• Assignment: Print the text from these records word for word, leaving out the pictures.

• Provided entries:
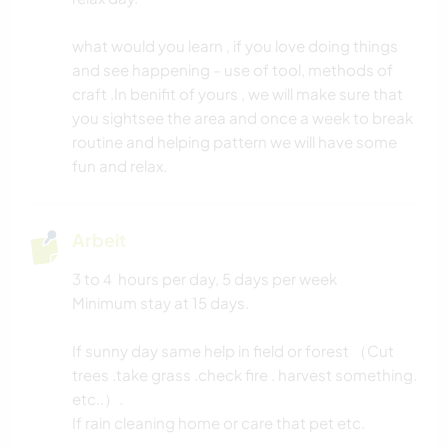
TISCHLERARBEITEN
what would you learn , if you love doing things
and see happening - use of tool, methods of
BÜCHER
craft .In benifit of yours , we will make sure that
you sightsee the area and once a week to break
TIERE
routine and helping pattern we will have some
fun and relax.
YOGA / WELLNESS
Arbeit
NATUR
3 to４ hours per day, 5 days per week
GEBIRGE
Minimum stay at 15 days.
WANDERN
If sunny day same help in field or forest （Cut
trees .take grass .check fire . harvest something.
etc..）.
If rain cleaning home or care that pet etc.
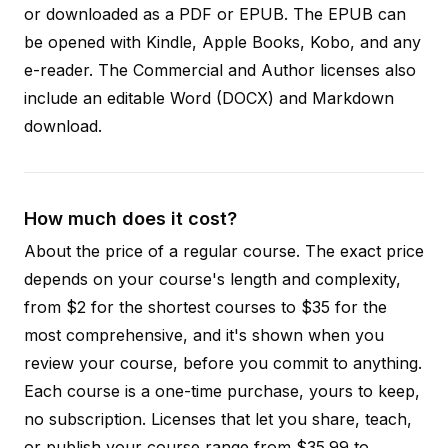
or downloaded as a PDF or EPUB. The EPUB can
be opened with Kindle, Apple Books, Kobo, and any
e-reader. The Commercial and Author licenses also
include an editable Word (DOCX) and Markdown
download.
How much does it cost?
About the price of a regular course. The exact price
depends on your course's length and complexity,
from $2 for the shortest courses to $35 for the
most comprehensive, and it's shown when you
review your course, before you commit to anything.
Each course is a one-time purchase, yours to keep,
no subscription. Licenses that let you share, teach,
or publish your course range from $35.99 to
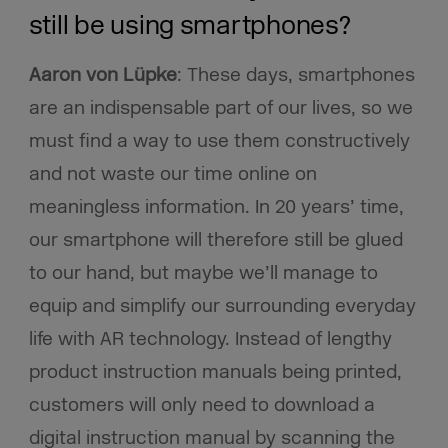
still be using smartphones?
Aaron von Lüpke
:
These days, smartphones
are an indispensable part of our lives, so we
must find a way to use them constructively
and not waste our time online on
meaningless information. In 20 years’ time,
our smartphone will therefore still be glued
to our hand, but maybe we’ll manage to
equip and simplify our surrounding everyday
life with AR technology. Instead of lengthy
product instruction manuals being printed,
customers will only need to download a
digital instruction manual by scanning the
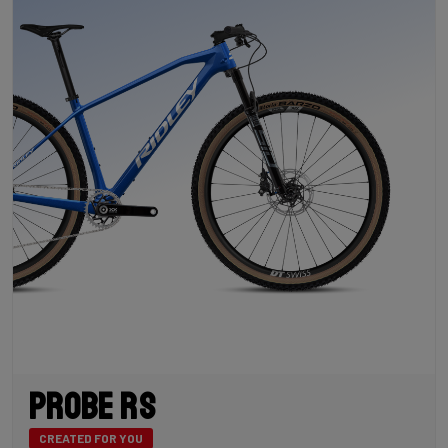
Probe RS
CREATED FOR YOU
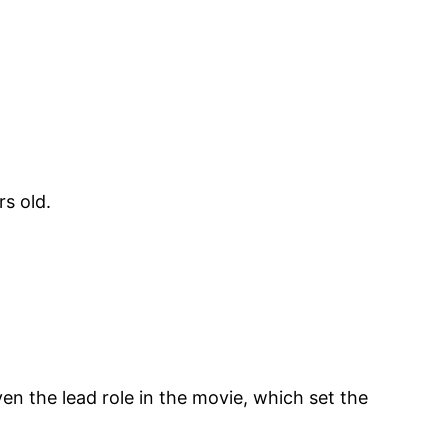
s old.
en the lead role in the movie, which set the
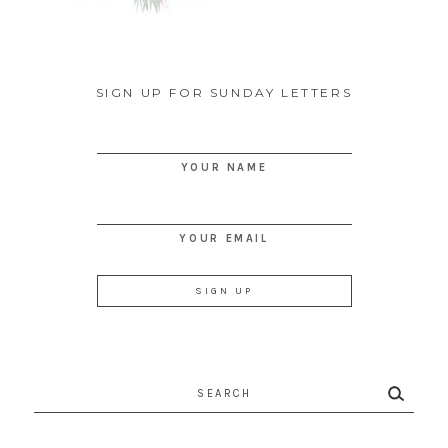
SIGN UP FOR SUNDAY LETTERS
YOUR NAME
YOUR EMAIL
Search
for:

• Result for this task:
TISCHLERARBEITEN
what would you learn , if you love doing things
and see happening - use of tool, methods of
BÜCHER
craft .In benifit of yours , we will make sure that
you sightsee the area and once a week to break
TIERE
routine and helping pattern we will have some
fun and relax.
YOGA / WELLNESS
Arbeit
NATUR
3 to４ hours per day, 5 days per week
GEBIRGE
Minimum stay at 15 days.
WANDERN
If sunny day same help in field or forest （Cut
trees .take grass .check fire . harvest something.
etc..）.
If rain cleaning home or care that pet etc.
or downloaded as a PDF or EPUB. The EPUB can
be opened with Kindle, Apple Books, Kobo, and any
e-reader. The Commercial and Author licenses also
include an editable Word (DOCX) and Markdown
download.
How much does it cost?
About the price of a regular course. The exact price
depends on your course's length and complexity,
from $2 for the shortest courses to $35 for the
most comprehensive, and it's shown when you
review your course, before you commit to anything.
Each course is a one-time purchase, yours to keep,
no subscription. Licenses that let you share, teach,
or publish your course range from $35.99 to
still be using smartphones?
Aaron von Lüpke
:
These days, smartphones
are an indispensable part of our lives, so we
must find a way to use them constructively
and not waste our time online on
meaningless information. In 20 years’ time,
our smartphone will therefore still be glued
to our hand, but maybe we’ll manage to
equip and simplify our surrounding everyday
life with AR technology. Instead of lengthy
product instruction manuals being printed,
customers will only need to download a
digital instruction manual by scanning the
Probe RS
CREATED FOR YOU
s old.
en the lead role in the movie, which set the
SIGN UP FOR SUNDAY LETTERS
YOUR NAME
YOUR EMAIL
Search
for:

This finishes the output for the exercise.